Sean B. Goldrick served four years as a Democratic member of the BET. He lives in Riverside.
Last month, Republican BET member, Bill Drake, published an oped (“How Greenwich Officials Used the General Fund for Education this Year”) riddled with distortions and misleading claims. Here we’ll set the record straight.
Drake claimed in his oped that 58% of Greenwich’s operating budget goes to fund our public school system. Not true. The recently approved Greenwich BOE budget for FY2021 totals $163.4 million. That represents just over 36% of the town’s total operating budget of $448.4 million. The BOE’s non-salary personnel costs, which are listed in the budget under “fixed costs,” total $45 million. So the total cost of our public schools comes to $208.4 million, just over 46% of the town’s budget.
Contrary to Drake’s insinuation that Greenwich spends a great deal on education, that 46% figure actually ranks far below virtually every other suburban municipality in the state. Indeed, most comparable suburban Connecticut towns allocate a vastly higher percentage of their total budgets, between 60%-75%, to fund their school systems. A key reason that our school system’s budget comprises such a small proportion of the budget is that Greenwich enrolls the smallest percentage of its school-aged children in its public school system of any municipality in Connecticut.

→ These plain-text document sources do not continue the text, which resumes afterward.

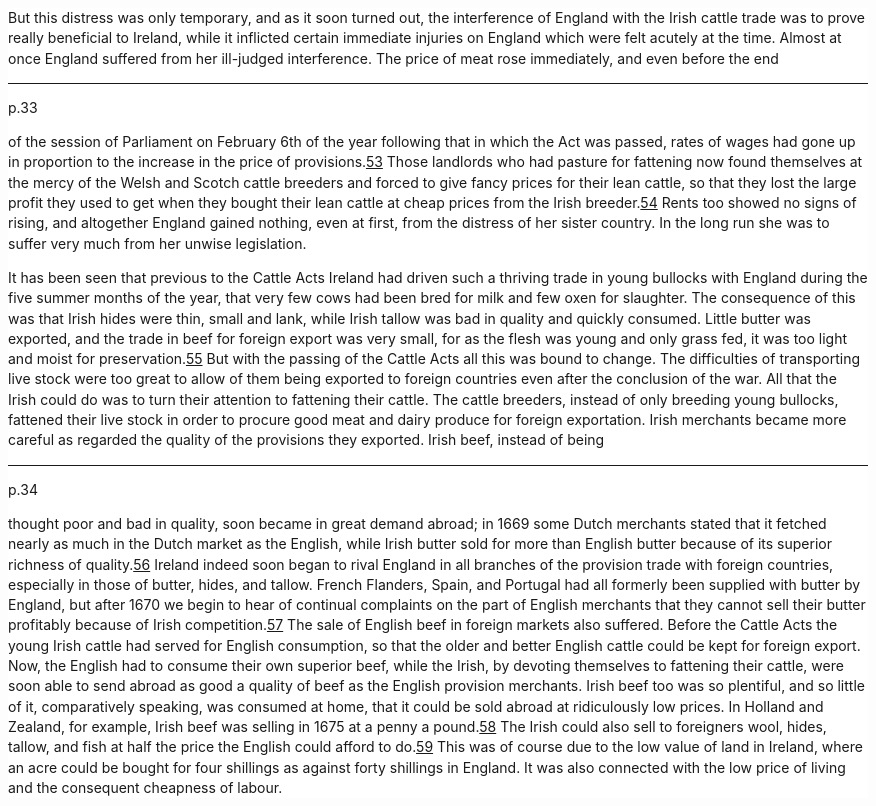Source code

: 
But this distress was only temporary, and as it soon turned out, the interference of England with the Irish cattle trade was to prove really beneficial to Ireland, while it inflicted certain immediate injuries on England which were felt acutely at the time. Almost at once England suffered from her ill-judged interference. The price of meat rose immediately, and even before the end



---

p.33



of the session of Parliament on February 6th of the year following that in which the Act was passed, rates of wages had gone up in proportion to the increase in the price of provisions.[53](javascript:footNote('E900040/note053.html')) Those landlords who had pasture for fattening now found themselves at the mercy of the Welsh and Scotch cattle breeders and forced to give fancy prices for their lean cattle, so that they lost the large profit they used to get when they bought their lean cattle at cheap prices from the Irish breeder.[54](javascript:footNote('E900040/note054.html')) Rents too showed no signs of rising, and altogether England gained nothing, even at first, from the distress of her sister country. In the long run she was to suffer very much from her unwise legislation.


It has been seen that previous to the Cattle Acts Ireland had driven such a thriving trade in young bullocks with England during the five summer months of the year, that very few cows had been bred for milk and few oxen for slaughter. The consequence of this was that Irish hides were thin, small and lank, while Irish tallow was bad in quality and quickly consumed. Little butter was exported, and the trade in beef for foreign export was very small, for as the flesh was young and only grass fed, it was too light and moist for preservation.[55](javascript:footNote('E900040/note055.html')) But with the passing of the Cattle Acts all this was bound to change. The difficulties of transporting live stock were too great to allow of them being exported to foreign countries even after the conclusion of the war. All that the Irish could do was to turn their attention to fattening their cattle. The cattle breeders, instead of only breeding young bullocks, fattened their live stock in order to procure good meat and dairy produce for foreign exportation. Irish merchants became more careful as regarded the quality of the provisions they exported. Irish beef, instead of being



---

p.34



thought poor and bad in quality, soon became in great demand abroad; in 1669 some Dutch merchants stated that it fetched nearly as much in the Dutch market as the English, while Irish butter sold for more than English butter because of its superior richness of quality.[56](javascript:footNote('E900040/note056.html')) Ireland indeed soon began to rival England in all branches of the provision trade with foreign countries, especially in those of butter, hides, and tallow. French Flanders, Spain, and Portugal had all formerly been supplied with butter by England, but after 1670 we begin to hear of continual complaints on the part of English merchants that they cannot sell their butter profitably because of Irish competition.[57](javascript:footNote('E900040/note057.html')) The sale of English beef in foreign markets also suffered. Before the Cattle Acts the young Irish cattle had served for English consumption, so that the older and better English cattle could be kept for foreign export. Now, the English had to consume their own superior beef, while the Irish, by devoting themselves to fattening their cattle, were soon able to send abroad as good a quality of beef as the English provision merchants. Irish beef too was so plentiful, and so little of it, comparatively speaking, was consumed at home, that it could be sold abroad at ridiculously low prices. In Holland and Zealand, for example, Irish beef was selling in 1675 at a penny a pound.[58](javascript:footNote('E900040/note058.html')) The Irish could also sell to foreigners wool, hides, tallow, and fish at half the price the English could afford to do.[59](javascript:footNote('E900040/note059.html')) This was of course due to the low value of land in Ireland, where an acre could be bought for four shillings as against forty shillings in England. It was also connected with the low price of living and the consequent cheapness of labour.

Drake made more factual errors when claiming that, “Since our General Fund pays for nearly all our spending, 58 percent of the $19.1 million drawn from the fund is the portion allocated to schools.” That is incorrect for two reasons. First, the public schools budget comprises just 46% of total spending, not 58%. The second error is his assumption that the $19.1 million “use of fund balance” to balance the FY21 budget goes evenly to all town departments; it doesn’t.
In the upcoming 2021 fiscal year, the BET allocated $4.1 million of the $19.1 million “use of fund balance” to The Nathaniel Witherell, the town-owned and -operated nursing home and rehab facility. That $4.1 million represents 21% of the total use of fund balance. That means that, net of the allocation to TNW, the percentage going to the BOE budget is just over a third of the total, not the 58% claimed.
Drake claims that the upcoming budget’s use of $19.1 million from cash reserves to balance the budget is, “the largest amount used in my years on the BET and probably the largest amount ever.” He’s wrong on both counts. The town of Greenwich allocated $19.7 million from fund balance in FY2017; Drake was a member of the BET at the time. Drake then asserts that, “The figures show that we used a record amount of the fund to support the full extent of town spending, and schools are always the majority of our spending.” The use of fund balance was not a “record”; the “majority” of of fund balance is not going to schools, since the schools budget has not comprised a majority of the town budget for many years.
Indeed, not only did the use of fund balance not stop his fellow Republicans from slashing $3.1 million from the BOE budget, Drake also fails to mention that the use of $19.1 million from fund balance still leaves over $40 million in the general fund balance untouched, and more than $50 million in cash reserves. So despite the fact that the general fund balance is there precisely to be utilized in situations of economic uncertainty to avoid damaging and painful cuts to critically important municipal services, such as public education, Drake and the BET Republicans left tens of millions in cash reserves untouched, while slashing millions from our schools.
There’s one more important point that Drake left out: Virtually every fiscal year, despite “allocating” millions from cash reserves to balance Greenwich’s operating budget, those cash reserves not only don’t contract, they actually increase. Indeed, preliminary estimates show that despite allocating $15.3 million from reserves to balance the just completed FY20 budget, cash reserves remain unchanged from a year ago: $76 million. So not only did the BET Republicans cut the schools budget by more than $3 million while leaving tens of millions untouched in cash reserves, they made the cuts knowing full well that cash reserves likely won’t end up being utilized at all.
Drake closes his oped by claiming, “We have tried to balance the interests of schools, parents, students, residents, and taxpayers. This budget and tax rate are inspired by respect for every citizen.” Nothing could be further from the truth. Drake and his fellow Republicans displayed a total lack of respect for the wishes of Greenwich parents who overwhelmingly demonstrated their desire to preserve education funding. The BET Republicans ignored the values of the community by enacting major cuts to school spending, despite having ample resources available that could easily have prevented those cuts.
That’s not “respect for every citizen,” that’s contempt. I hope this “clears up the confusion.”